What you are asked to do:
Leave out every picture and set down, exactly, the lines below from the one holding "complémentaires, comme la garantie" up to and including the one holding "Öncesini hatırlayamadığımız bir".

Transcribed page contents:
========================================================================

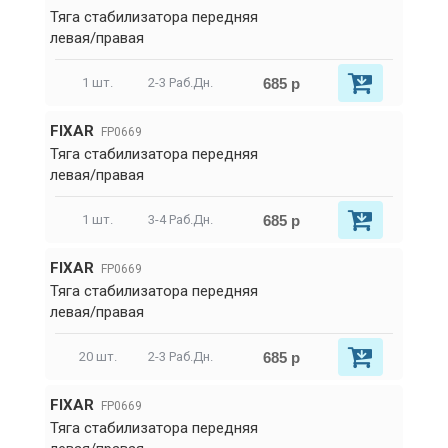
Тяга стабилизатора передняя
левая/правая
685 р
1 шт.
2-3 Раб.Дн.
FIXAR
FP0669
Тяга стабилизатора передняя
левая/правая
685 р
1 шт.
3-4 Раб.Дн.
FIXAR
FP0669
Тяга стабилизатора передняя
левая/правая
685 р
20 шт.
2-3 Раб.Дн.
FIXAR
FP0669
Тяга стабилизатора передняя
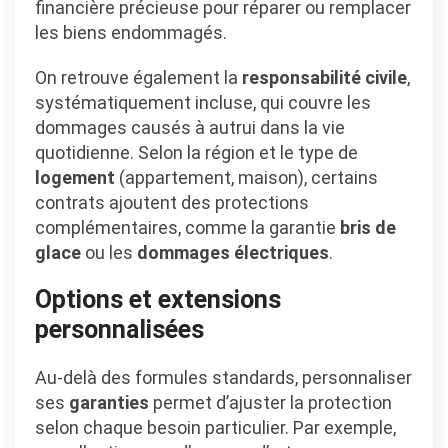
financière précieuse pour réparer ou remplacer
les biens endommagés.
On retrouve également la
responsabilité civile
,
systématiquement incluse, qui couvre les
dommages causés à autrui dans la vie
quotidienne. Selon la région et le type de
logement
(appartement, maison), certains
contrats ajoutent des protections
complémentaires, comme la garantie
bris de
glace
ou les
dommages électriques
.
Options et extensions
personnalisées
Au-delà des formules standards, personnaliser
ses
garanties
permet d’ajuster la protection
selon chaque besoin particulier. Par exemple,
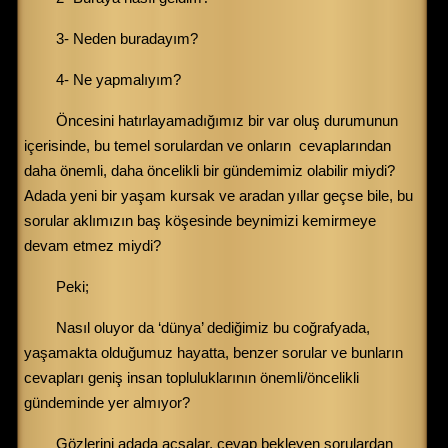
3- Neden buradayım?
4- Ne yapmalıyım?
Öncesini hatırlayamadığımız bir var oluş durumunun
içerisinde, bu temel sorulardan ve onların cevaplarından
daha önemli, daha öncelikli bir gündemimiz olabilir miydi?
Adada yeni bir yaşam kursak ve aradan yıllar geçse bile, bu
sorular aklımızın baş köşesinde beynimizi kemirmeye
devam etmez miydi?
Peki;
Nasıl oluyor da ‘dünya’ dediğimiz bu coğrafyada,
yaşamakta olduğumuz hayatta, benzer sorular ve bunların
cevapları geniş insan topluluklarının önemli/öncelikli
gündeminde yer almıyor?
Gözlerini adada açsalar, cevap bekleyen sorulardan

========================================================================

Your response:
complémentaires, comme la garantie
bris de
glace
ou les
dommages électriques
.
Options et extensions
personnalisées
Au-delà des formules standards, personnaliser
ses
garanties
permet d’ajuster la protection
selon chaque besoin particulier. Par exemple,
3- Neden buradayım?
4- Ne yapmalıyım?
Öncesini hatırlayamadığımız bir var oluş durumunun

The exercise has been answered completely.